● **EXERCISE DESCRIPTION**:
Write out, from the entries below, exactly the lines that run between the lines holding "[140,485,528,504] 配件（gadget），组合成配件链（gadget chain）" and "(138, 182) none", inclusive, and stop there.

GIVEN DATA Block Start

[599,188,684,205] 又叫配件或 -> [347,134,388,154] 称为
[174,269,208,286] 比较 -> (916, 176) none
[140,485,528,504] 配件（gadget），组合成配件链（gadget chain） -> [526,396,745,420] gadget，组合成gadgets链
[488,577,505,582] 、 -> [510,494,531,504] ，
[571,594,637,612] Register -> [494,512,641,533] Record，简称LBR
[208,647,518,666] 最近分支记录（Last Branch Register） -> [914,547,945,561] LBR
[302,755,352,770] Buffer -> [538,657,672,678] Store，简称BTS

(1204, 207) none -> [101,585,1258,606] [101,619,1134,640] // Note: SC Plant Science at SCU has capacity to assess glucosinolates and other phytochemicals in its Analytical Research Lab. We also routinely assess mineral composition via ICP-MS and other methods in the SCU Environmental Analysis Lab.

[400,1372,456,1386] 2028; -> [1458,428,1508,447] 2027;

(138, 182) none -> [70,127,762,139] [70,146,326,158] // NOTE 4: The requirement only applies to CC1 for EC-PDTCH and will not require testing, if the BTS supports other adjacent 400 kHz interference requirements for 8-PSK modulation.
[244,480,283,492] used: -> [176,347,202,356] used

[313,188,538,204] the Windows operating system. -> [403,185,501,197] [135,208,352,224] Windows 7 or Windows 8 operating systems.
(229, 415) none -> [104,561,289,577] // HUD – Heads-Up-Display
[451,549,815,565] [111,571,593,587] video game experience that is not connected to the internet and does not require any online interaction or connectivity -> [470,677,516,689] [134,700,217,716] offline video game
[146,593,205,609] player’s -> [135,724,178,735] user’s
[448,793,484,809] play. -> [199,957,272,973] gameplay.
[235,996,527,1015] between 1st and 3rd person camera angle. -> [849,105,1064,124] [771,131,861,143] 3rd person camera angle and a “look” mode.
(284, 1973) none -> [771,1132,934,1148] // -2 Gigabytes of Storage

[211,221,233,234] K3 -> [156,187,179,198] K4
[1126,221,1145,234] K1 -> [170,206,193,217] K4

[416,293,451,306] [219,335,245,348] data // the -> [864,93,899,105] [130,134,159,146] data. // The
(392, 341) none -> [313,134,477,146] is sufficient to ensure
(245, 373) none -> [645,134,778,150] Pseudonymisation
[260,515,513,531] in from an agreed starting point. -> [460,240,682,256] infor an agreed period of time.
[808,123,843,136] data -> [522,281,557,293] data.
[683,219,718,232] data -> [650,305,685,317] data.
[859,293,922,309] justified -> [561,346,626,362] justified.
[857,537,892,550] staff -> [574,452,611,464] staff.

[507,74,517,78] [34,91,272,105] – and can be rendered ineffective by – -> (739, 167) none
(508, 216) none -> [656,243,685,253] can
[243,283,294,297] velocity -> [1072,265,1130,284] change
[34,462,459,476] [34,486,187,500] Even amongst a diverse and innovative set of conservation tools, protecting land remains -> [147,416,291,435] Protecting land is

GIVEN DATA Block End

● **EXERCISE OUTPUT**:
[140,485,528,504] 配件（gadget），组合成配件链（gadget chain） -> [526,396,745,420] gadget，组合成gadgets链
[488,577,505,582] 、 -> [510,494,531,504] ，
[571,594,637,612] Register -> [494,512,641,533] Record，简称LBR
[208,647,518,666] 最近分支记录（Last Branch Register） -> [914,547,945,561] LBR
[302,755,352,770] Buffer -> [538,657,672,678] Store，简称BTS

(1204, 207) none -> [101,585,1258,606] [101,619,1134,640] // Note: SC Plant Science at SCU has capacity to assess glucosinolates and other phytochemicals in its Analytical Research Lab. We also routinely assess mineral composition via ICP-MS and other methods in the SCU Environmental Analysis Lab.

[400,1372,456,1386] 2028; -> [1458,428,1508,447] 2027;

(138, 182) none -> [70,127,762,139] [70,146,326,158] // NOTE 4: The requirement only applies to CC1 for EC-PDTCH and will not require testing, if the BTS supports other adjacent 400 kHz interference requirements for 8-PSK modulation.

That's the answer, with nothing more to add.